Chemokines are a family of signaling proteins secreted by cells. Their major role is to act as chemoattractants to guide the migration of immune cells through a mechanism called chemotaxis. Differences in chemokine concentrations in blood and tissues are sensed by cells expressing on their surface the cognate receptor of the chemokine, resulting in directed migration along the chemokine gradient. The CXCR3 receptor, a class A G protein-coupled receptor (GPCR), binds to the three pro-inflammatory chemokines CXCL9, CXCL10 and CXCL11 and is a key component of the adaptive immune response. We and others¹ started programs aiming at the discovery of small molecules to block the CXCR3 axis. Encouraging data recently disclosed with the CXCL10 monoclonal antibody eldelumab² in combination with methotrexate in a phase II trial for rheumatoid arthritis further strengthened our interest in this target. Herein we present the identification and optimization of thiazolo-piperazine analogs as potent CXCR3 antagonists and share in vivo efficacy data in a proof-of-mechanism mouse model of lung inflammation.

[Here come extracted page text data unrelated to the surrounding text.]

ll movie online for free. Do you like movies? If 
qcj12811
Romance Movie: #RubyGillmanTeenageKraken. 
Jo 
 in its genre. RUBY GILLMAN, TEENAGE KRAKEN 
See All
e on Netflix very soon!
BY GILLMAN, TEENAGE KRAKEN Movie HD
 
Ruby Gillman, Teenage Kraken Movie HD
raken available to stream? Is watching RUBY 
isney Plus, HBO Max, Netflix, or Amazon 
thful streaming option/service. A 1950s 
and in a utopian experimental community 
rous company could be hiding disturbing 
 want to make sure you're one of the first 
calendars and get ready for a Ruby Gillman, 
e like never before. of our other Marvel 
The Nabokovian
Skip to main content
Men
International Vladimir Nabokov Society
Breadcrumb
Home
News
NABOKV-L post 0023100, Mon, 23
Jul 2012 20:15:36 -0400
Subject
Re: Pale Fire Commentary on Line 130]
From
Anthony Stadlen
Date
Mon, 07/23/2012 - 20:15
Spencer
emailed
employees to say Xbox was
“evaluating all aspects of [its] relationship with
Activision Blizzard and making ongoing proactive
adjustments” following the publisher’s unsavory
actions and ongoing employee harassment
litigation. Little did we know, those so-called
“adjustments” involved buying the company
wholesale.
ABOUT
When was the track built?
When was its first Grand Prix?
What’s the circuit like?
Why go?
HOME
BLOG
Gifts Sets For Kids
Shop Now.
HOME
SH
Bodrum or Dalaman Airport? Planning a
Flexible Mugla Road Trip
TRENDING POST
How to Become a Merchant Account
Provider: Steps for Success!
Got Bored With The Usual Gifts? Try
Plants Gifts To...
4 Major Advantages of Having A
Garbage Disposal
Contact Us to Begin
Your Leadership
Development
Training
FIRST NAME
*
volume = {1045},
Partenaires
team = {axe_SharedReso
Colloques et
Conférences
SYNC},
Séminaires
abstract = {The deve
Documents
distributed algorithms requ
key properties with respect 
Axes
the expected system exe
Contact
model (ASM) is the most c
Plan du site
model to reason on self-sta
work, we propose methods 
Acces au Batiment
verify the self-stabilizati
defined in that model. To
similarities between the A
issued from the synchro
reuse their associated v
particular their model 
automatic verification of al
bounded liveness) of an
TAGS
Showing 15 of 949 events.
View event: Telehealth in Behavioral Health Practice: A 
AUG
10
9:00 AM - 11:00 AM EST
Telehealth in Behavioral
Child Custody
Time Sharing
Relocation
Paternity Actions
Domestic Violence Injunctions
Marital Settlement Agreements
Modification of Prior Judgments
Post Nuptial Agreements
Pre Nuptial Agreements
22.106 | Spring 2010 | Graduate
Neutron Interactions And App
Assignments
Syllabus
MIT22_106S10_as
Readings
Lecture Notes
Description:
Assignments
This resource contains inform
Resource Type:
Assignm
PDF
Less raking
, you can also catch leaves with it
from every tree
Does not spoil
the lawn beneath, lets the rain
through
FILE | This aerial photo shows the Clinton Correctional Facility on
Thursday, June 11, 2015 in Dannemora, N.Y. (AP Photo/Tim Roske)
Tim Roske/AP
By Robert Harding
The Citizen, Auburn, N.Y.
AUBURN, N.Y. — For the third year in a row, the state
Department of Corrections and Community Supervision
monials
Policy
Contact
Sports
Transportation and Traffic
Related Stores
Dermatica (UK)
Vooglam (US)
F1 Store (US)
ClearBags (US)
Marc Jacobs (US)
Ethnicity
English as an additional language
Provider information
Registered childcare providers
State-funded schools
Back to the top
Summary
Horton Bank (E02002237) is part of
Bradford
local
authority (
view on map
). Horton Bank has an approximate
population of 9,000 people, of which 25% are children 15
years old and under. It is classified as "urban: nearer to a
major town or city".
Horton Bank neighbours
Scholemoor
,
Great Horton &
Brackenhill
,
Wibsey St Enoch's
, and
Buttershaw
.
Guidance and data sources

[1] Stephen P. Andrews, Rhona J. Cox. Small Molecule CXCR3 Antagonists. J. Med. Chem. 2016, 59, 2894-2917.
[2] Michael Yellin, Igor Paliienko, Andra Balanescu, Semen Ter-Vartanian, Vira Tseluyko, Li-An Xu, Xiaolu Tao, Pina M. Cardarelli, Heidi Leblanc, Geoff Nichol, Codrina Ancuta, Rodica Chirieac, Allison Luo. A phase II, randomized, double-blind, placebo-controlled study evaluating the efficacy and safety of MDX-1100, a fully human anti-CXCL10 monoclonal antibody, in combination with methotrexate in patients with rheumatoid arthritis. Arthritis Rheum. 2012, 64, 1730-1739.